** Text shown follows **

The TRX Suspension training system is an awesome portable tool to be used for your strength training program.  Using it successfully is all dependent on using it properly and safely.  To ensure you do so we have compiled some basic information you will want to take note of if you are unfamiliar with the TRX.  For tips on performing specific TRX movements check out our technique videos.

The TRX is a suspension training system that leverages gravity and bodyweight in order to provide many resistance training exercises that are easily scalable for a variety of ability levels.  The TRX uses the Vector, Pendulum, and Stability Principles to provide the difficulty level of each TRX movement.  The Vector Principle refers to the angle of your feet in relation to the anchor point of the TRX.  For most of the standing TRX exercises there will be more difficulty the closer your base (usually your feet, sometimes hands) is to the anchor point.  The pendulum principle refers to the TRX movements taking place on the ground.  For these movements, opposite of the vector principle, moving your feet away from the anchor point will increase resistance, while moving toward or behind it will make it easier.  The stability principle, as applied to the TRX, refers to a narrow versus wide base of support.  When working in a narrow base of support the user will have to engage more of the core and recruit more of the agonist muscle to control the movement while a wide base of support provides more stability therefore requiring less challenge to perform the movement.

There are several rules to follow when using the TRX in order to maximize safety and ease of use.  First, when setting up the TRX using the regular anchor, wrap it around the anchor point two to three times then secure it by clipping the caribiner through one of the eyelets or around the main system. Never clip the caribiner into the black lower loop of the suspension anchor.  If using the door anchor, place the anchor on top of the door, center it, then securely close and lock the door.  In order to adjust the length of the TRX straps, push the black metal tab down and either extend the strap out or pull the excess strap up to shorten.

** End of Text shown **
** Entries shown follows **

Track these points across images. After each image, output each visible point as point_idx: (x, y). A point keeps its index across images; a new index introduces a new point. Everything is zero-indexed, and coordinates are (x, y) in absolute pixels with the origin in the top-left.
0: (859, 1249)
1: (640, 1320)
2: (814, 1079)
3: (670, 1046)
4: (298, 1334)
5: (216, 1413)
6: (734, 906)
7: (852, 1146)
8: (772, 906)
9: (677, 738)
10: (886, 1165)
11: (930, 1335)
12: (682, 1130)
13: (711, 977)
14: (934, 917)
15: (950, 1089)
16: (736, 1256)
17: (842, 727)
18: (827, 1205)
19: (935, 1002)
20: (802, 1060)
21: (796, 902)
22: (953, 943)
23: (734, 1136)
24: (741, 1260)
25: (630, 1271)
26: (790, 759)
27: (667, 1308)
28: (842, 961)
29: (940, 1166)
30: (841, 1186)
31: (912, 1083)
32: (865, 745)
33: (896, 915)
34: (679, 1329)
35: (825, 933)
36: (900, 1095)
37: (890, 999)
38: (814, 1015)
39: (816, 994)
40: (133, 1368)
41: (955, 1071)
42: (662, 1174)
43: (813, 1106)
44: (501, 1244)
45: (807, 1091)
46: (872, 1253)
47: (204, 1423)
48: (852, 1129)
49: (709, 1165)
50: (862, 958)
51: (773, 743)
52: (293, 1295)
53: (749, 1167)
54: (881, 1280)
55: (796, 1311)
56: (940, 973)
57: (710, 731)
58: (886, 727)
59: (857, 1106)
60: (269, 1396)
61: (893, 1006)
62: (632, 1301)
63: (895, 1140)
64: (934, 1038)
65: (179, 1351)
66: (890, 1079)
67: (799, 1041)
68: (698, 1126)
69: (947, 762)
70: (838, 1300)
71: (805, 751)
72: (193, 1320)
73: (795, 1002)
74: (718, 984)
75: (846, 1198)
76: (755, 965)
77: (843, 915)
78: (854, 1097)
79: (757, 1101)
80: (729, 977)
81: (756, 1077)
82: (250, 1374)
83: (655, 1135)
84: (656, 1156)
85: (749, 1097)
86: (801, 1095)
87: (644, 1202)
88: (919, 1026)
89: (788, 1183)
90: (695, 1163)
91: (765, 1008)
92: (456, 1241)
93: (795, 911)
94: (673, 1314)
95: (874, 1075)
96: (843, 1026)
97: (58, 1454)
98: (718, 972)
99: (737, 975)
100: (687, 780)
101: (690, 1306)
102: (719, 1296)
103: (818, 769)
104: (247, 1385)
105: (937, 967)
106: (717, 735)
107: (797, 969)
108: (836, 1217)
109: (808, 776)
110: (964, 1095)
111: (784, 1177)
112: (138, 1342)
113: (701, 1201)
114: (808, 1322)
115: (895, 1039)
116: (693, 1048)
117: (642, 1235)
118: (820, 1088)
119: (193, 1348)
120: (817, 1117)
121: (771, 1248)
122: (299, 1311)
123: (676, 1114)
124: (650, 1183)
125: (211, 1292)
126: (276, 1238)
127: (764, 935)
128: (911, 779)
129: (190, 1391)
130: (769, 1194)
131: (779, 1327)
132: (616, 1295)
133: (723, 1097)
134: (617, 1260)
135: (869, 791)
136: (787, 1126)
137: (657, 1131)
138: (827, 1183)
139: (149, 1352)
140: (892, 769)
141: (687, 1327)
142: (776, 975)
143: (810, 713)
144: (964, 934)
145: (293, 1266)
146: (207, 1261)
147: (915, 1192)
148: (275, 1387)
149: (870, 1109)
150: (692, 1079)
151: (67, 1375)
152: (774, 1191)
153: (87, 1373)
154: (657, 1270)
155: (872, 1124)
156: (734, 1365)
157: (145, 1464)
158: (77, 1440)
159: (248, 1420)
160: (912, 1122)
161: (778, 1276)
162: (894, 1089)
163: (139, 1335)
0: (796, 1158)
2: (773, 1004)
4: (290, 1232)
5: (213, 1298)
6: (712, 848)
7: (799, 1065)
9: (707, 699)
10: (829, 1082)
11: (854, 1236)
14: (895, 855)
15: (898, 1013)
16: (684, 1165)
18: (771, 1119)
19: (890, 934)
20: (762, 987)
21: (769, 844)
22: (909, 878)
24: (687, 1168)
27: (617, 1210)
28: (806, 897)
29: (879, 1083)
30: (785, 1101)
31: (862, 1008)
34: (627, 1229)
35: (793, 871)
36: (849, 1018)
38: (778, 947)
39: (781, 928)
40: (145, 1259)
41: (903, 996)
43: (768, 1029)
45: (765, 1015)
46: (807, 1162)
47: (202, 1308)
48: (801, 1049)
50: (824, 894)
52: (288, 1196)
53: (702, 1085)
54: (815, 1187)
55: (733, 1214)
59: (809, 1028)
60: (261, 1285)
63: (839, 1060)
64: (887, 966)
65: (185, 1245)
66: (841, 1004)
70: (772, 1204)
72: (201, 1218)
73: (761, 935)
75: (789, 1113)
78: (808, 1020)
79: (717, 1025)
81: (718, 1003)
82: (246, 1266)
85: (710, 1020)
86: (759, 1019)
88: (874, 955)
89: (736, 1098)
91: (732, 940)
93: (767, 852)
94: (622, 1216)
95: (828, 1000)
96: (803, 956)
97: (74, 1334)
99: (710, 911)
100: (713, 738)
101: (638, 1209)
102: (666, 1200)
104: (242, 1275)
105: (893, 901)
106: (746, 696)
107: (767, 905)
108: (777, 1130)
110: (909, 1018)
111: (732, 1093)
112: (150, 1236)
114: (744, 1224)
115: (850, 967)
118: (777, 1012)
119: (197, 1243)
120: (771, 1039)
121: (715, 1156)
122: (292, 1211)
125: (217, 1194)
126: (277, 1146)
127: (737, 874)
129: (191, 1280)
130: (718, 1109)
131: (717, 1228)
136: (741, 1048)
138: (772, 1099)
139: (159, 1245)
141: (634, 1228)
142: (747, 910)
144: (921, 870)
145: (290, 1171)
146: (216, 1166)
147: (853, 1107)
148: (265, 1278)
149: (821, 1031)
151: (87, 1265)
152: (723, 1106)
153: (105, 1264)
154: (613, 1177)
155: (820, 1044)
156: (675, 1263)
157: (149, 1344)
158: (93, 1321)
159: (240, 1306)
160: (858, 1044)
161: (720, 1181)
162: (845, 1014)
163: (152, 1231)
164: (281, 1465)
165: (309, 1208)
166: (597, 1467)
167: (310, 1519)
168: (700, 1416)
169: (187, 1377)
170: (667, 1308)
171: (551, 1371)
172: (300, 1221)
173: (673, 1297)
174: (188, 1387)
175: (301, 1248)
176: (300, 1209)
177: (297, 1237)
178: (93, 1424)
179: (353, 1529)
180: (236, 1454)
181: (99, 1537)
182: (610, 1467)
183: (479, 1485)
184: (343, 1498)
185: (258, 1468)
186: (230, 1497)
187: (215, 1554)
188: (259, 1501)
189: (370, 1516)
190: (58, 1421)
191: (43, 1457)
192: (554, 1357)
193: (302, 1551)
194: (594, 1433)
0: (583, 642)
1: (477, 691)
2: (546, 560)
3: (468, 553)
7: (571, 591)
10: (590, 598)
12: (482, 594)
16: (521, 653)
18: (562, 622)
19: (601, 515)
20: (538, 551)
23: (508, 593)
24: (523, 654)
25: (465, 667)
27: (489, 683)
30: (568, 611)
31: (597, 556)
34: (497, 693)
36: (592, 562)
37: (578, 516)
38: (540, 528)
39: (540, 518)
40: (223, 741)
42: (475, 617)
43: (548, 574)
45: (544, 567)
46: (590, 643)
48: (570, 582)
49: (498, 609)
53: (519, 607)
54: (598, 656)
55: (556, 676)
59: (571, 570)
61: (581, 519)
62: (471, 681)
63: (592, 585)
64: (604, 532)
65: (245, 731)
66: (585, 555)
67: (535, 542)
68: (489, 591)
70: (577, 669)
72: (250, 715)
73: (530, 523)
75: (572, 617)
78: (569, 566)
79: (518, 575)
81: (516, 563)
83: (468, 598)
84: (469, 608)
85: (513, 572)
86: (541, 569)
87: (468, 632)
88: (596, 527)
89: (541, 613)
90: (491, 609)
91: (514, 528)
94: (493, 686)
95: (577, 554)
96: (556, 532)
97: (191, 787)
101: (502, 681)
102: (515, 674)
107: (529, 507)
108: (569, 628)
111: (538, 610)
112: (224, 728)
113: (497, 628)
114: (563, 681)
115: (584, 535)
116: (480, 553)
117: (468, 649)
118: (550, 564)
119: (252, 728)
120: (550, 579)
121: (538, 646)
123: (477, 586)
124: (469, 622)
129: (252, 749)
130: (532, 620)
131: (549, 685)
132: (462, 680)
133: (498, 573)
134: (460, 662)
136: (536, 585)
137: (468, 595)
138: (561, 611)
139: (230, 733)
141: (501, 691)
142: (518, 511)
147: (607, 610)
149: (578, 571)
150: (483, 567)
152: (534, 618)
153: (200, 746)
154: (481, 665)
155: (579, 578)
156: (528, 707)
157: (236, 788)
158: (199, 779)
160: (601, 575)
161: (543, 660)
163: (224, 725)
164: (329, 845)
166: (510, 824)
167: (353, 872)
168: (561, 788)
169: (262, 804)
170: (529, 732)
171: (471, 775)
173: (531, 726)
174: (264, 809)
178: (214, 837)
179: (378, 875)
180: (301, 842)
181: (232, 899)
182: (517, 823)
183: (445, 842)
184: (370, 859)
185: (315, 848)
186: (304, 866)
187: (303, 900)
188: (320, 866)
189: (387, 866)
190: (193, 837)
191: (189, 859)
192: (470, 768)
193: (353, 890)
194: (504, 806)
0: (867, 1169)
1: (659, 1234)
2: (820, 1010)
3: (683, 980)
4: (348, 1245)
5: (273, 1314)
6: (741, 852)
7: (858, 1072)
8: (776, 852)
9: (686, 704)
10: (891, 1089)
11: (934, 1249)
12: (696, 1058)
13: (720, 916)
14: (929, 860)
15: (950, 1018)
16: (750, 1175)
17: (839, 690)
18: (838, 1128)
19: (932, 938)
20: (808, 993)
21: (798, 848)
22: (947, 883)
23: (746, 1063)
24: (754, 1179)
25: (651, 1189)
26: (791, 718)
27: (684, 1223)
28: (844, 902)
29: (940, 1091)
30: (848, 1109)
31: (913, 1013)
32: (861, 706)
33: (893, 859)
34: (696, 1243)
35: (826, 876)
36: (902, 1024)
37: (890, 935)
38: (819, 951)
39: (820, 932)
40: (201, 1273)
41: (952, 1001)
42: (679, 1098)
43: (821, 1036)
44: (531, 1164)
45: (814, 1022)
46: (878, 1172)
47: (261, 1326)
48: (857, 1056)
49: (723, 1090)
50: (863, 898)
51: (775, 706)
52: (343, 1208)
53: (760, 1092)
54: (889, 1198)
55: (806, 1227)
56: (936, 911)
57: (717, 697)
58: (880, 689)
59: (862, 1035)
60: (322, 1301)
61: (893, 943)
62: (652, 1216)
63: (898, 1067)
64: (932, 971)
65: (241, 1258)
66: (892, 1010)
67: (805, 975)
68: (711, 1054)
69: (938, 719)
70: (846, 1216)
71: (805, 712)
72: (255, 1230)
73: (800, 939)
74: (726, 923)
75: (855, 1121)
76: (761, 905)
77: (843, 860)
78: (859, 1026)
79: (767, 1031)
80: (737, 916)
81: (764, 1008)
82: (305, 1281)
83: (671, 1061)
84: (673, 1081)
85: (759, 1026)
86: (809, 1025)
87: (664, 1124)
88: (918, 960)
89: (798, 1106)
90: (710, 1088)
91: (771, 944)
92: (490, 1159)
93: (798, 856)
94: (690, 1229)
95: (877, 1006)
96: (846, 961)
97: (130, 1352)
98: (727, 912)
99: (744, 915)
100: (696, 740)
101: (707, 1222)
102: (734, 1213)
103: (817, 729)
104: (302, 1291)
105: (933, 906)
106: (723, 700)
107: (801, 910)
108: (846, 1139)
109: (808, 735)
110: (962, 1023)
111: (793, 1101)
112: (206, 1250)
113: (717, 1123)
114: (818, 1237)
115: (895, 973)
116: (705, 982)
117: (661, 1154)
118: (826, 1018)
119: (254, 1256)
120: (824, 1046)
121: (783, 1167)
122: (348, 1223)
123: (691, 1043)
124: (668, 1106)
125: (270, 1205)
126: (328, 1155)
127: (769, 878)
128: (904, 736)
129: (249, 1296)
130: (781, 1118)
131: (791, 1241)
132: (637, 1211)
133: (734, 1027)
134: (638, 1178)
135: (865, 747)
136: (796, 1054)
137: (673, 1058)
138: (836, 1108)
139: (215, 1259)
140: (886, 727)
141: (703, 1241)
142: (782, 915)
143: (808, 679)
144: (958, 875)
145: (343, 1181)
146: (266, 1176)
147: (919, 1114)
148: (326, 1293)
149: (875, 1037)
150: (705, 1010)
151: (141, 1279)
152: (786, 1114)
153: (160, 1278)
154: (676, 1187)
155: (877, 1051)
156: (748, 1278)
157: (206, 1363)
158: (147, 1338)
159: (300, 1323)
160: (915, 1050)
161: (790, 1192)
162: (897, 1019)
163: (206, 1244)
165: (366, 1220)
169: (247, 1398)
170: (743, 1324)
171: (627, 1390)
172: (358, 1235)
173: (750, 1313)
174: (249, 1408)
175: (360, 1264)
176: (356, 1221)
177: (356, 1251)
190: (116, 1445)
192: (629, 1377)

** End of Entries shown **

### Problems and tasks
**A)** Name every principle that the TRX text says determines the difficulty level of each TRX movement.
**B)** Please copy the records word for word, beginning at the line that has "164: (281, 1465)" and stopping after the line that has "184: (343, 1498)".

### Responses to the exercise
**A)**
Vector Principle
Pendulum Principle
Stability Principle

**B)**
164: (281, 1465)
165: (309, 1208)
166: (597, 1467)
167: (310, 1519)
168: (700, 1416)
169: (187, 1377)
170: (667, 1308)
171: (551, 1371)
172: (300, 1221)
173: (673, 1297)
174: (188, 1387)
175: (301, 1248)
176: (300, 1209)
177: (297, 1237)
178: (93, 1424)
179: (353, 1529)
180: (236, 1454)
181: (99, 1537)
182: (610, 1467)
183: (479, 1485)
184: (343, 1498)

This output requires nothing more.